Pomnik odsłonięto w sierpniu


Pomnik Danuty Siedzikówny "Inki" odsłonięto w sierpniu zeszłego roku w krakowskim Parku Jordana. Jest 19. ze znajdującej się tam serii "Wielkie postacie 20. wieku", którą zapoczątkowano pod koniec ubiegłego stulecia. W Parku stoją już popiersia: Jana Pawła II, kardynała Stefana Wyszyńskiego (postawiony jako pierwszy), Józefa Piłsudskiego czy gen. Leopolda Okulickiego, gen. Władysława Andersa, gen. Augusta Emila Fieldorfa "Nila" i rotmistrza Witolda Pileckiego.

"Inka" była sanitariuszką 5. Wileńskiej Brygady AK. Wczesną wiosną 1946 r. nawiązała kontakt z ppor. Zdzisławem Badochą "Żelaznym", dowódcą jednego ze szwadronów "Łupaszki". Służyła w tym szwadronie jako łączniczka i sanitariuszka, uczestnicząc w akcjach przeciwko NKWD i UB.

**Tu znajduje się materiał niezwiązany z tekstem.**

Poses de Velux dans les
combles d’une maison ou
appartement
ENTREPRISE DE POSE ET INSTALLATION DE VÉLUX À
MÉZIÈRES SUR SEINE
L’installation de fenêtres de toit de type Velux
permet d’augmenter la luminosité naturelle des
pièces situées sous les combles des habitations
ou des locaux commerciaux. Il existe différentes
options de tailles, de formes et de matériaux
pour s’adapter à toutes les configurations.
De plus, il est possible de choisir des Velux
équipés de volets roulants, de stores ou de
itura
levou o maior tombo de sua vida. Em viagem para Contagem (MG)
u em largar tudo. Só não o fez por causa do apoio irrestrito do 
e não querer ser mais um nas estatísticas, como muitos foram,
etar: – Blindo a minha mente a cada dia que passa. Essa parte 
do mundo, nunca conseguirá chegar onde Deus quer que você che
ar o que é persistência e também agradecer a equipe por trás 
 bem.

"Zachowałam się jak trzeba"


Aresztowana w lipcu 1946 r. przez UB, została oskarżona o udziału w związku zbrojnym, mającym na celu obalenie siłą władzy ludowej oraz mordowanie milicjantów i żołnierzy Korpusu Bezpieczeństwa Wewnętrznego. Wojskowy Sąd Rejonowy w Gdańsku wydał wyrok śmierci.

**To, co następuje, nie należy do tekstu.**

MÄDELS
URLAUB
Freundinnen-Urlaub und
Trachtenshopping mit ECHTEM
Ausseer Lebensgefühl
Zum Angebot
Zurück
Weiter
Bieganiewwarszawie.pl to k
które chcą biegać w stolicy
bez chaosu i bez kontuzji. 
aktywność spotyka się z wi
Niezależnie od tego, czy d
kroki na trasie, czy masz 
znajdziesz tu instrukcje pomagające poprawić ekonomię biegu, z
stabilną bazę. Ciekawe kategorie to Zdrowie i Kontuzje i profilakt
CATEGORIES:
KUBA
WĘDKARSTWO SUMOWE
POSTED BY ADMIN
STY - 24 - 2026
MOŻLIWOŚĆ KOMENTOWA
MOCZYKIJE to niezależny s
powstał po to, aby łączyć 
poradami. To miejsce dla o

W przesłanym siostrom grypsie z więzienia Siedzikówna napisała: "Powiedzcie mojej babci, że zachowałam się jak trzeba". Zdanie to - według badaczy - należy tłumaczyć nie tylko przebiegiem śledztwa, lecz także odmową podpisania prośby o ułaskawienie. Prośbę taką do ówczesnego prezydenta Bolesława Bieruta skierował za nią jej obrońca. Bierut nie skorzystał z prawa łaski. 28 sierpnia 1946 r. niespełna 18-letnia Siedzikówna zginęła od strzału w głowę.